Justiça nega habeas corpus para acusados da morte de cinegrafista

Justiça nega habeas corpus para acusados da morte de cinegrafista em manifestaçãoOs acusados de matar o cinegrafista da TV Bandeirantes, Santiago Andrade, tiveram o pedido de habeas corpus negado pela Justiça do Rio na tarde da última terça-feira (25). Sob a alegação de que não há embasamento para que Caio Silva de Souza e Fábio Raposo fossem soltos, o desembargador Marcos Quaresma decidiu que os dois serão mantidos presos até a segunda ordem.

Os dois foram indiciados pelo Ministério Público sobre os crimes de homicídio doloso triplamente e também pelo crime de explosão.
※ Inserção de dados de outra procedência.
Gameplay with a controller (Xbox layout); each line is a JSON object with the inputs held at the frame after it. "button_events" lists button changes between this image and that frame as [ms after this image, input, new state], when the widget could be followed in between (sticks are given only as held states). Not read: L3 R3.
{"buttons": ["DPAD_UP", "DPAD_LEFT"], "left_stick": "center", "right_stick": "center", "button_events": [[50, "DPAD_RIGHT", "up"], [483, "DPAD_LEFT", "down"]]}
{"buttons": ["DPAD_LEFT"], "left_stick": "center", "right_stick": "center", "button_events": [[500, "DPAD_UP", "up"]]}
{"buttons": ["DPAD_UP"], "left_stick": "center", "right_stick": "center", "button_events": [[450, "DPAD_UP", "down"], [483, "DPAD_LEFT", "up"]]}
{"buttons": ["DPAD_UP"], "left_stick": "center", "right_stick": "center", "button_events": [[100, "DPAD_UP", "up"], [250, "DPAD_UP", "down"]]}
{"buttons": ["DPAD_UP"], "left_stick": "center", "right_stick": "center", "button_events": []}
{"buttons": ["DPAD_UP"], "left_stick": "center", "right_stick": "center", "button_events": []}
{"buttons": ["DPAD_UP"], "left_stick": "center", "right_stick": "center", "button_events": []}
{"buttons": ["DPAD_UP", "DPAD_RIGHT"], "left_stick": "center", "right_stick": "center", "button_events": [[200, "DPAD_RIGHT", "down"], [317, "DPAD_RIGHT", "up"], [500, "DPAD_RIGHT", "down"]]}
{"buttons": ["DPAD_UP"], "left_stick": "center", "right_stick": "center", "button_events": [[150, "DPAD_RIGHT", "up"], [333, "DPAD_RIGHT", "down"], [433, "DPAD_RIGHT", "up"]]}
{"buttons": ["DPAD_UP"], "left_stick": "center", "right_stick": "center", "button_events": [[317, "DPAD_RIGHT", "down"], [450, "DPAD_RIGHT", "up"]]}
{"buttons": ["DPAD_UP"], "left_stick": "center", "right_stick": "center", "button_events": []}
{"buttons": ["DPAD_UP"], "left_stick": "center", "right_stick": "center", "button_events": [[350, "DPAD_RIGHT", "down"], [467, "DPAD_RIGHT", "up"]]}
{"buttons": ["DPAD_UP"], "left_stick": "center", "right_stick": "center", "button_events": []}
O cinegrafista foi alvejado na cabeça por um rojão quando registrava um protesto no Rio de Janeiro, no dia 6 de fevereiro. Desde então, estão presos em Bangu.

Na quinta-feira passada (20), a justiça do Rio de Janeiro anunciou que os dois presos teriam a prisão preventiva e aguardarão o julgamento, e caso sejam condenados, a pena pode chegar a até três décadas.

Para o Ministério Público, os dois jovens atuaram juntos na crime e mesmo sem a intenção de ferir ou não, tiraram a vida do cinegrafista que registrava o protesto. A promotora Vera Regina de Almeida, conta que os jovens não pensaram na gravidade do ato e nas pessoas que poderiam ser atingidas pelo artefato explosivo, o que de fato aconteceu.

No texto encaminha do à justiça fluminense, a promotora comenta que o fato dos dois terem acendido o rojão, já dá a entender que ambos assumiram o risco de matar, pois havia várias pessoas na manifestação.

O tatuador Fábio Raposo foi preso no dia 9 de fevereiro, enquanto Caio foi encontrado na Bahia no dia 12, em uma tentativa de fugir para o Ceará. As investigações do caso foram bastante rápidas, e já no dia seguinte à prisão de Caio, ouviram os últimos depoimentos. Em seguida, o inquérito de 175 páginas foi encaminhado pelo Ministério Público para que a prisão dos dois fosse decretada.